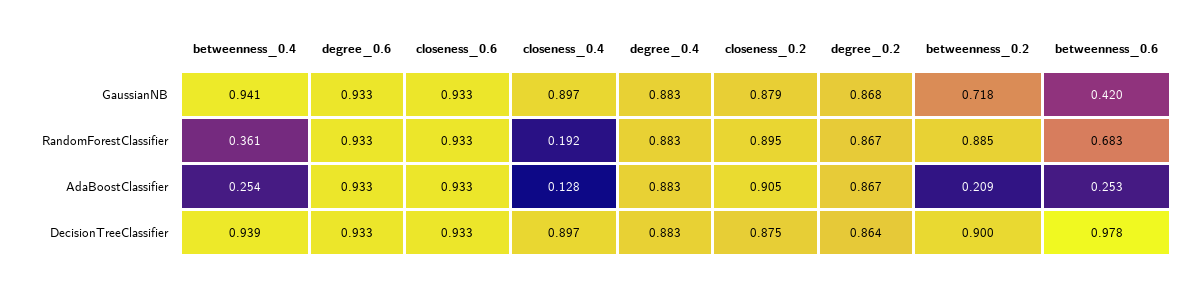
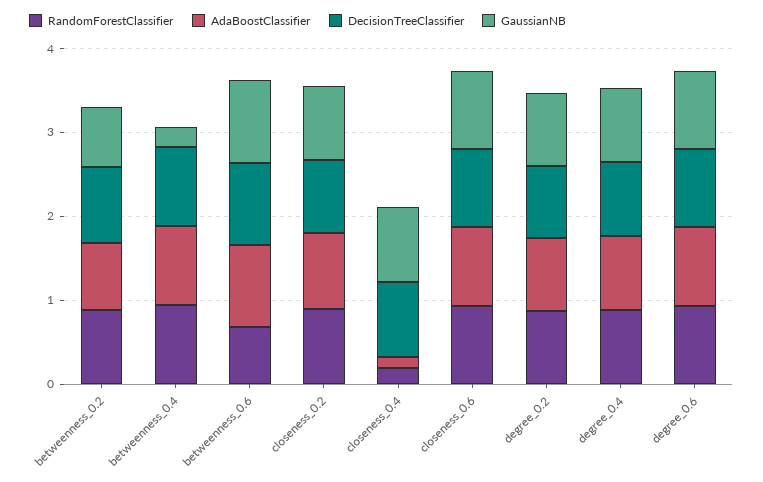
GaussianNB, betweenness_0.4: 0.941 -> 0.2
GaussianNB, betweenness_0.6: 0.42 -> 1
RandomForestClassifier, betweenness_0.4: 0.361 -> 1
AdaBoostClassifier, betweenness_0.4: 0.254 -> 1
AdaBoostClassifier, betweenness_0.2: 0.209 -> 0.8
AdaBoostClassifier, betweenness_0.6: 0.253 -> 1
• • • • • • •
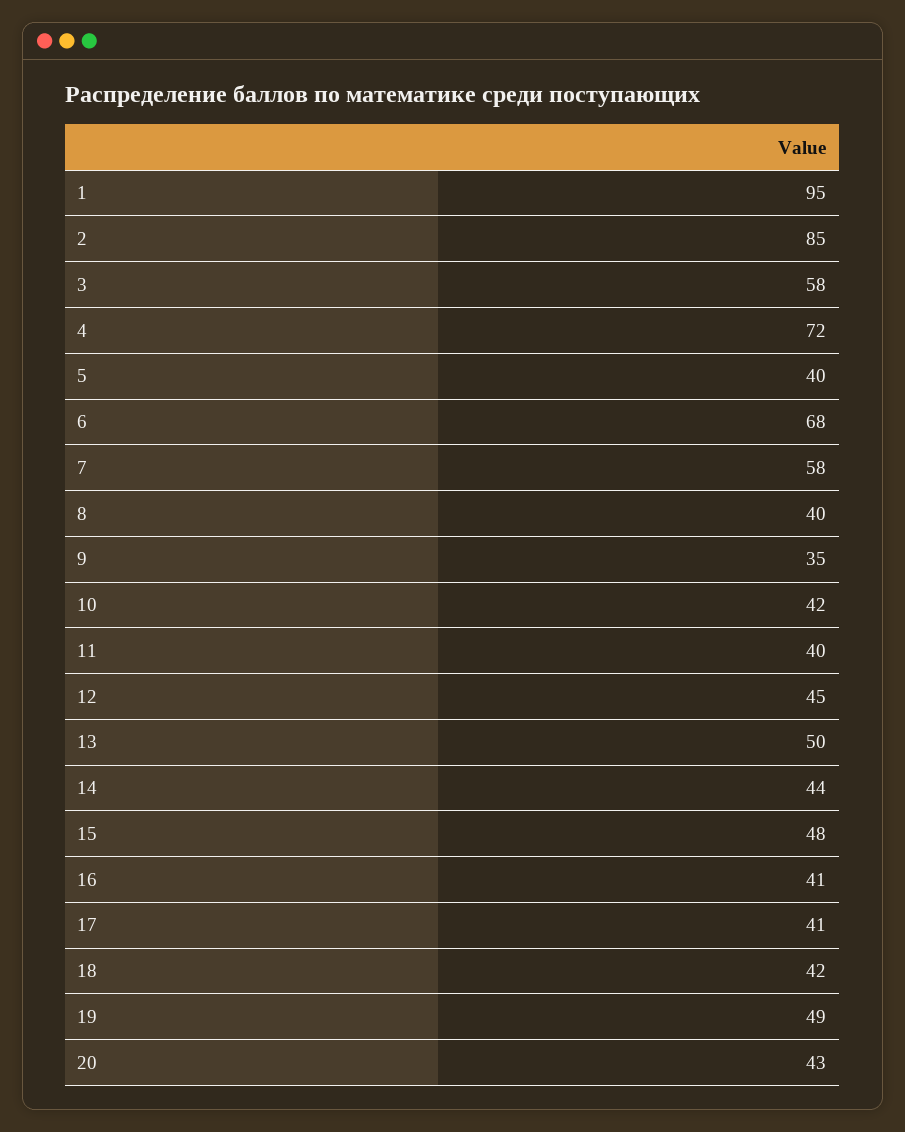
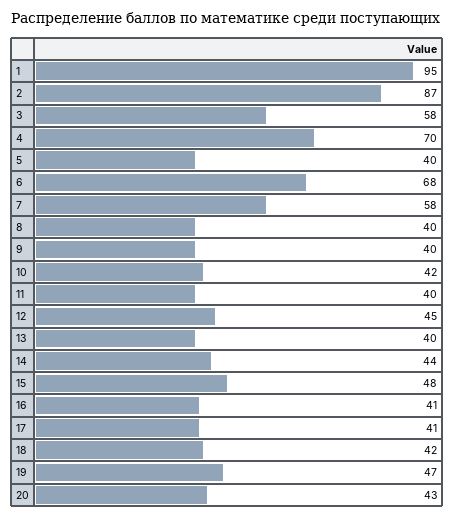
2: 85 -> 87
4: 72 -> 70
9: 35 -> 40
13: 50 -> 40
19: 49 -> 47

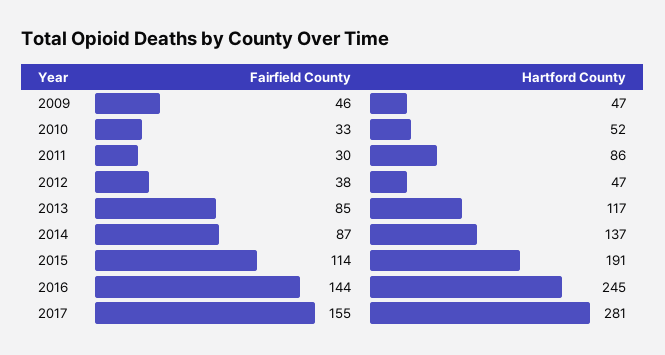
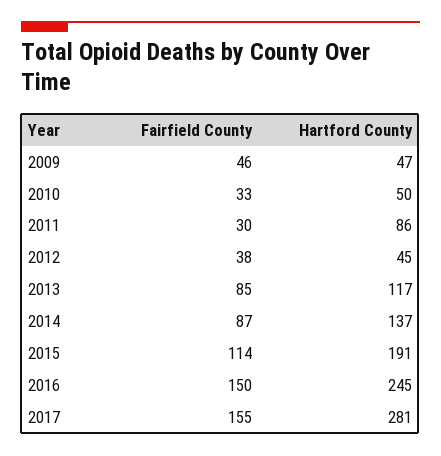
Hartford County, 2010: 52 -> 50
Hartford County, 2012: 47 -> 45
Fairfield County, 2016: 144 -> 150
• • • • • • •
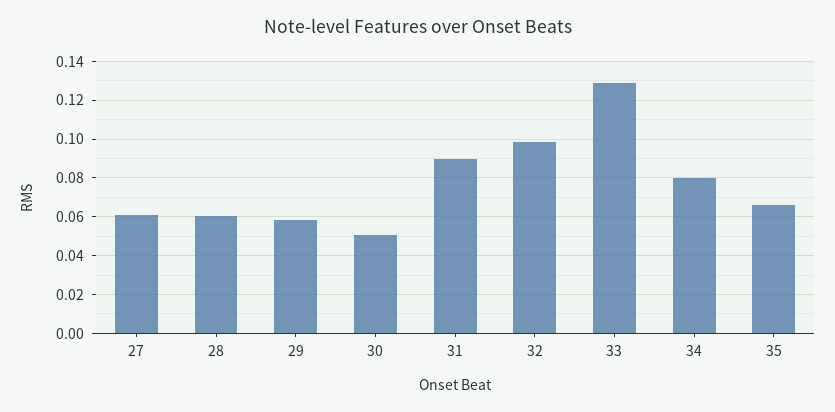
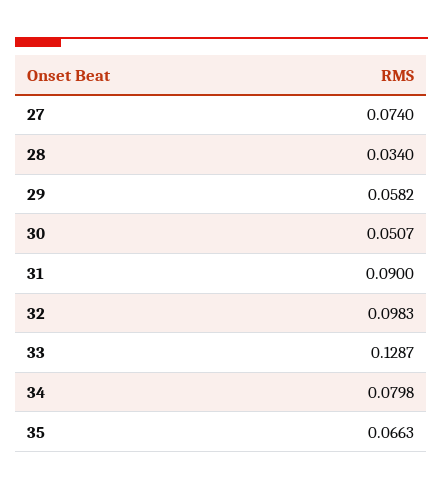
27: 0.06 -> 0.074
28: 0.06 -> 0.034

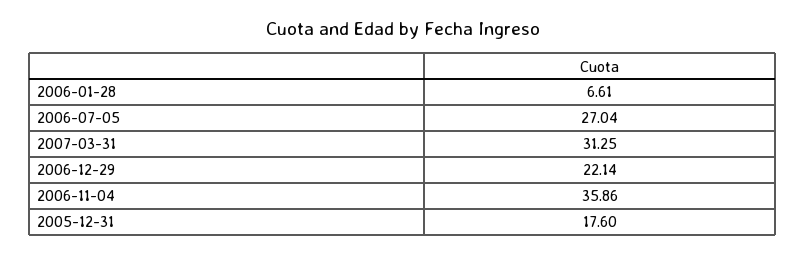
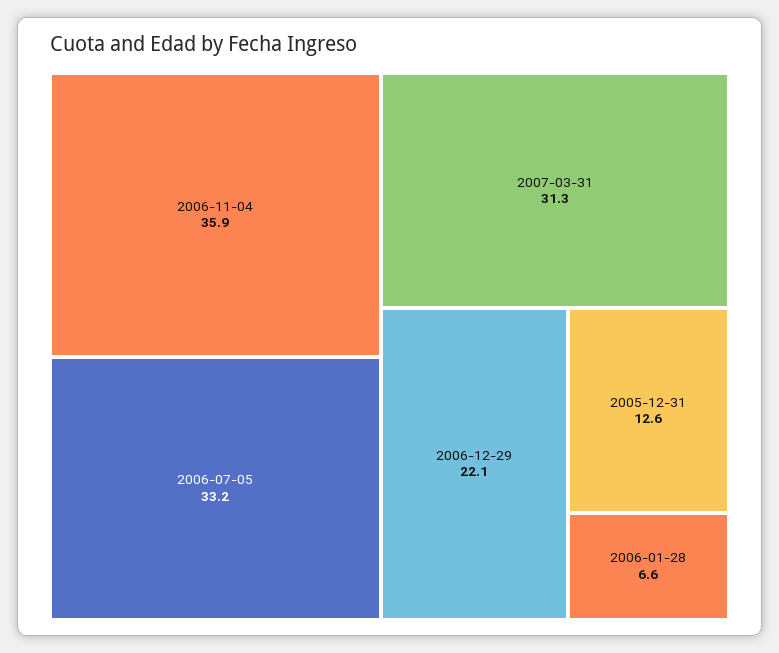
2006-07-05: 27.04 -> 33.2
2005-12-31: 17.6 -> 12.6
• • • • • • •
For the word "AdaBoostClassifier", return every line of the records that holds it.

AdaBoostClassifier, betweenness_0.4: 0.254 -> 1
AdaBoostClassifier, betweenness_0.2: 0.209 -> 0.8
AdaBoostClassifier, betweenness_0.6: 0.253 -> 1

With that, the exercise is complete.